### What you should do
Scan the entries below line by line and state how many lines contain the string "linejoin", giving only the number.

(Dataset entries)

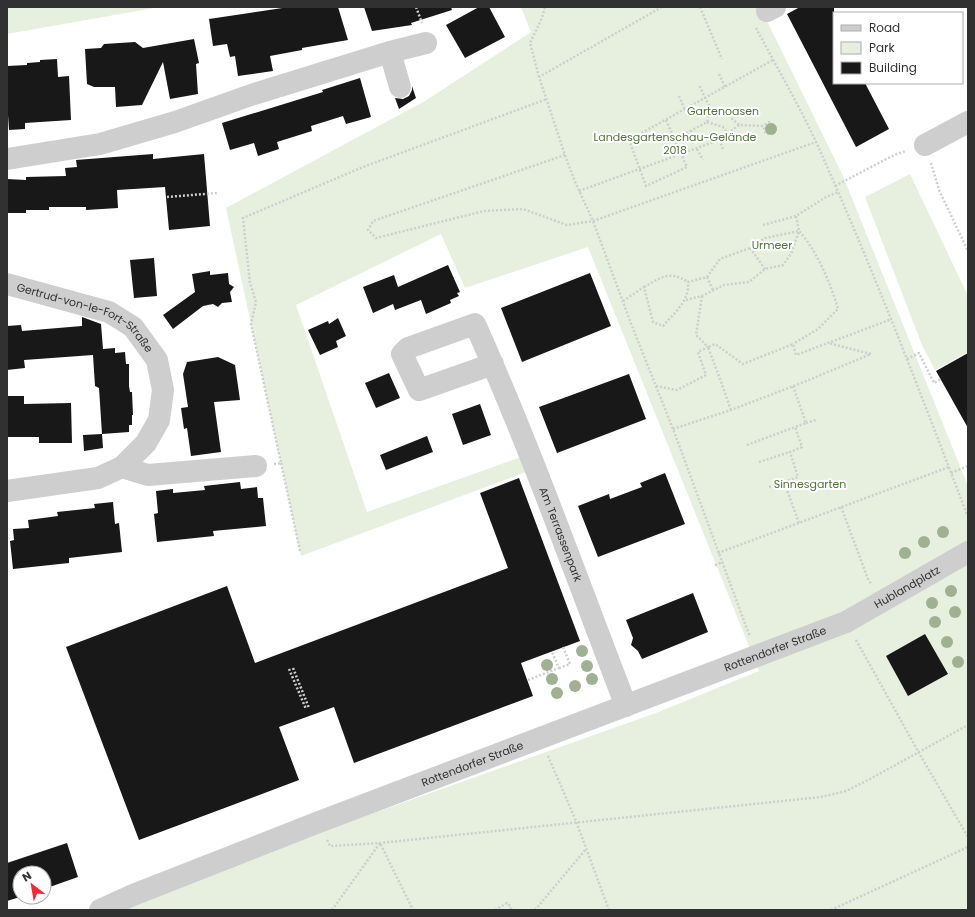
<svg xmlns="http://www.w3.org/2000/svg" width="975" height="917" viewBox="0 0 975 917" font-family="Poppins,sans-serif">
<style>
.green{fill:#e7efde}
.building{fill:#181818}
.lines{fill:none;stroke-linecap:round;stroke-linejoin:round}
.path{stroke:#cecece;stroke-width:2.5;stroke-dasharray:2 2;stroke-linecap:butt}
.minor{stroke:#cecece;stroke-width:22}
.tree{fill:#a0b192}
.labels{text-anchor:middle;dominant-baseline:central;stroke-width:4;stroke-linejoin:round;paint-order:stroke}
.park-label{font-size:11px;fill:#537239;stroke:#fff}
.street-label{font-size:11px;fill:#313131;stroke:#fff}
</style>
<rect width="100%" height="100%" fill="#fff"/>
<g class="green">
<polygon points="7,7 160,7 7,34"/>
<polygon points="521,7 760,7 843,176 968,486 968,910 122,910 357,819 656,713 759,671 588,247 465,288 441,234 296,305 367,512 521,457 526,472 301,556 226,208 425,101 531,32"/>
<polygon points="910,174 968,296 968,352 935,370 922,345 865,197"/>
</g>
<g class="building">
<polygon points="289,7 338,7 348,40 302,48 302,50 270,56 273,71 238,76 235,56 230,57 227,44 213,46 209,19"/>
<polygon points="364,7 451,7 452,10 411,23 412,25 372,31"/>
<polygon points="479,7 489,7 505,37 465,58 446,25"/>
<polygon points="800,7 834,7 834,83 865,83 889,129 856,147 787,14"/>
<polygon points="194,39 199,63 196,64 198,94 170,99 163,62 142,105 116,107 115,87 94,87 87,84 85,49 101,48 104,44 135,42 143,48"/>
<polygon points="57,59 58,77 69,76 71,120 25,123 25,129 9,130 7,100 7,66 27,65 27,63 40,62 40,60"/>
<polygon points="360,78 371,117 346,124 343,116 311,126 312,131 277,142 279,149 258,156 254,143 230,150 222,123 323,92 322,90"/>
<polygon points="412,86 416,98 399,109 395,98 403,99 409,96 412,90"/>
<polygon points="153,154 153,159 204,154 210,226 169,230 165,187 117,190 118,208 86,210 86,207 49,207 49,210 26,210 26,213 7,213 7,179 26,180 26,177 66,176 65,168 77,167 76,160"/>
<polygon points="154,258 157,296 134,298 130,260"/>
<polygon points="448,265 460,292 457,293 459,296 450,300 451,303 426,314 421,300 395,310 393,304 373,313 363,287 394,275 398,287"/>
<polygon points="210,271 210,275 228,273 229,284 234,287 230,292 232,302 222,303 218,307 213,304 203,306 173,329 163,315 195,292 192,274"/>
<polygon points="590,273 611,326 522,362 501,308"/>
<polygon points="82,317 101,324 103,349 115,348 115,353 125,352 126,364 129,364 129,386 130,392 132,392 133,415 132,415 132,425 129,425 129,432 102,434 99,388 95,386 93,355 24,360 25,368 7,370 7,326 21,325 22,331 82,326"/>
<polygon points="338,318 346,336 336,341 338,347 320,355 308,330 328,321 329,324"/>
<polygon points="968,353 968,428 936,371"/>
<polygon points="218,357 235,365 240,400 214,402 221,452 191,456 187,428 184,429 181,408 188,407 183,374 187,362"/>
<polygon points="389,373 400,398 376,408 365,383"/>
<polygon points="629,374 646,419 557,453 539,407"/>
<polygon points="7,396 24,396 24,404 71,403 72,443 39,443 39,437 7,437"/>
<polygon points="480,404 491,435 463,445 452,414"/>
<polygon points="102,434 103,448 84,451 83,435"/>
<polygon points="427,436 433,452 386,470 380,455"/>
<polygon points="665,473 685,524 598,557 578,506 609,494 610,499 642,487 640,483"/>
<polygon points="519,478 580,641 521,663 533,696 354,763 334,707 279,727 299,780 139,840 66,647 227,586 255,663 508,568 480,493"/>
<polygon points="240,482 241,489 257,487 258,498 263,498 266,526 213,531 214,536 157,542 154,514 158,513 156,491 173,489 173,493 205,490 204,486"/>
<polygon points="113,502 115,524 119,523 122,552 69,558 69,563 13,569 10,541 14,540 13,529 29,528 28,520 58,516 57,512 95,508 94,504"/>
<polygon points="693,593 708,632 642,659 638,651 631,645 633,638 626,620"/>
<polygon points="925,634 948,674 908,696 886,656"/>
<polygon points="67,843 78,877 44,889 44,873 20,873 20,897 7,901 7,863"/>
</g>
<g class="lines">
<g class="path">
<polyline points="416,7 422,23"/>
<polyline points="662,7 539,77 567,161 576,184 593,221 630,321 673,429 750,637"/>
<polyline points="700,7 722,59"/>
<path d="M756,28C776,66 799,105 817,144C872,266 920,392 968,517"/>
<polyline points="719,74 725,87"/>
<polyline points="539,77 530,43 542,18 545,7"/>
<polyline points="679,96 685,110"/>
<polyline points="710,108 728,115 739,125 763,126 766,134 774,133 775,126 769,122 763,126"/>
<polyline points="666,120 687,167 646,186 629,140 773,60"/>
<polyline points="707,122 723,127 728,134"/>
<polyline points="611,134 615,143"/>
<polyline points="676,139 707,122 710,108 699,85"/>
<polyline points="719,140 723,149"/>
<polyline points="697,149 703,160"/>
<polyline points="565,155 373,221 368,230 376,238 484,211 523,209 567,225 593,221 816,142"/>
<polyline points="931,163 939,190 968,251"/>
<polyline points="835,186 894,155 906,151"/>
<polyline points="579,191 719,140 739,125"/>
<polyline points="167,197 217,193"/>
<polyline points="763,225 796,216"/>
<polyline points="750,248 765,269"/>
<polyline points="707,277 713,290"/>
<path d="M644,287C662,277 669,270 688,282"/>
<path d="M686,300L702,296L724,285L749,282L765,269L783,265L791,254L799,231C817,251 831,284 838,309L818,329L793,344"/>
<path d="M623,301L644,287L653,322L663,326C674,313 690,301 688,282L707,277L720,259L750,248L765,238L799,231L796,216L826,197L838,192"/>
<polyline points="907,359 919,353 934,383 941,379"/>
<polyline points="656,386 677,390 706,375 698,352 708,347 696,335 702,296"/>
<polyline points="793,386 806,423 795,427 802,447 790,452 798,477 784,482 799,523"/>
<polyline points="731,410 720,379 708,347 715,344 743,364 793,344 796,355 892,319"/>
<polyline points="806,423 816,420"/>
<polyline points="673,429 731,410 804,382 871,354 828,343"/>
<polyline points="747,445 795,427"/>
<polyline points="759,462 790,452"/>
<polyline points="281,463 300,551"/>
<polyline points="274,464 281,463 251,324 256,302 250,283 243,218 363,167 547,99"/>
<polyline points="951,473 968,466"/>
<polyline points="769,487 784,482"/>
<polyline points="841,507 868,579 872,585"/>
<polyline points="718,553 949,467"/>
<polyline points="715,565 723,562"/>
<polyline points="856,640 919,753 968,837"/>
<polyline points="293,668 309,708"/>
<polyline points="559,668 570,664 563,647"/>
<polyline points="289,669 306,709"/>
<polyline points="528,680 559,668 552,652"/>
<polyline points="548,756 576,821 609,910"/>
<polyline points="327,840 330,846 380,843 821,797 846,791 870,779 968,725"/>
<polyline points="332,910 380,843 413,910"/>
<polyline points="495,910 507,903 511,907 511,910"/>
<polyline points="535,910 586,849"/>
<polyline points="831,910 968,847"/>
</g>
<g class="minor">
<polyline points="767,11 775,7"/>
<polyline points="390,52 400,87"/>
<polyline points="925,145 968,122"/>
<polyline points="7,159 100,144 175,122 251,95 390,52 426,43"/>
<path id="s1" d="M7,284L109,312L133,327L157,360L163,390L159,420L146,443L122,467L98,478L7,491"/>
<path id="s2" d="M493,364L419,390L402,354L408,348L475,324C531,449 577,579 626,706"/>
<polyline points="122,467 148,475 256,466"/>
<path id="s3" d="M100,910L133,895L319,822L846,622L968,552"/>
</g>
</g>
<g class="tree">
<circle cx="771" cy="129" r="6"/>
<circle cx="943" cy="532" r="6"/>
<circle cx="924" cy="542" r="6"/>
<circle cx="905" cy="553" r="6"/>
<circle cx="951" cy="591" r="6"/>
<circle cx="932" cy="603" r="6"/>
<circle cx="955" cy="612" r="6"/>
<circle cx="935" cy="622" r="6"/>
<circle cx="947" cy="642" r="6"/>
<circle cx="582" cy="651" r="6"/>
<circle cx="958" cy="662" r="6"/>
<circle cx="547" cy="665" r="6"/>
<circle cx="587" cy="666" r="6"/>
<circle cx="552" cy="679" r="6"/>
<circle cx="592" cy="679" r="6"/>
<circle cx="575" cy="686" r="6"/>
<circle cx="557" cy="693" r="6"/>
</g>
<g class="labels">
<g class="park-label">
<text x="723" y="111">Gartenoasen</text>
<text x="675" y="137">Landesgartenschau-Gelände<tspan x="675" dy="13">2018</tspan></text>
<text x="772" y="245">Urmeer</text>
<text x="810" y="484">Sinnesgarten</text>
</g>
<g class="street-label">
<text stroke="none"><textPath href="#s1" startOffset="87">Gertrud-von-le-Fort-Straße</textPath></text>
<text stroke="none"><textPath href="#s2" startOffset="425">Am Terrassenpark</textPath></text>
<text stroke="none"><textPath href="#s3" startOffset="870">Hublandplatz</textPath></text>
<text stroke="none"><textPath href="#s3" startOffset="724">Rottendorfer Straße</textPath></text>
<text stroke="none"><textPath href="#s3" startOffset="400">Rottendorfer Straße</textPath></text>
</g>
</g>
<rect width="975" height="917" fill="none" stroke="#313131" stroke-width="16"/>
<rect x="833" y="12" width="130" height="72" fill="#ffffff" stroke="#adadad"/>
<rect x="841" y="25" width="20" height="6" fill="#cecece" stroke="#adadad"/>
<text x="869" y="32" font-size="12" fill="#313131">Road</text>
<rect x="841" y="42" width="20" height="12" fill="#e7efde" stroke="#adadad"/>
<text x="869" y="52" font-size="12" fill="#313131">Park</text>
<rect x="841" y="62" width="20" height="12" fill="#181818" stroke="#adadad"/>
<text x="869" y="72" font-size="12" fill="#313131">Building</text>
<g transform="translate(32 885) rotate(329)"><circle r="19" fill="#ffffff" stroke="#adadad"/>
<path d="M0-3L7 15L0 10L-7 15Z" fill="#f62632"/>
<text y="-6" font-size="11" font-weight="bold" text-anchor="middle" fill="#313131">N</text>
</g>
</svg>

### Answer space
2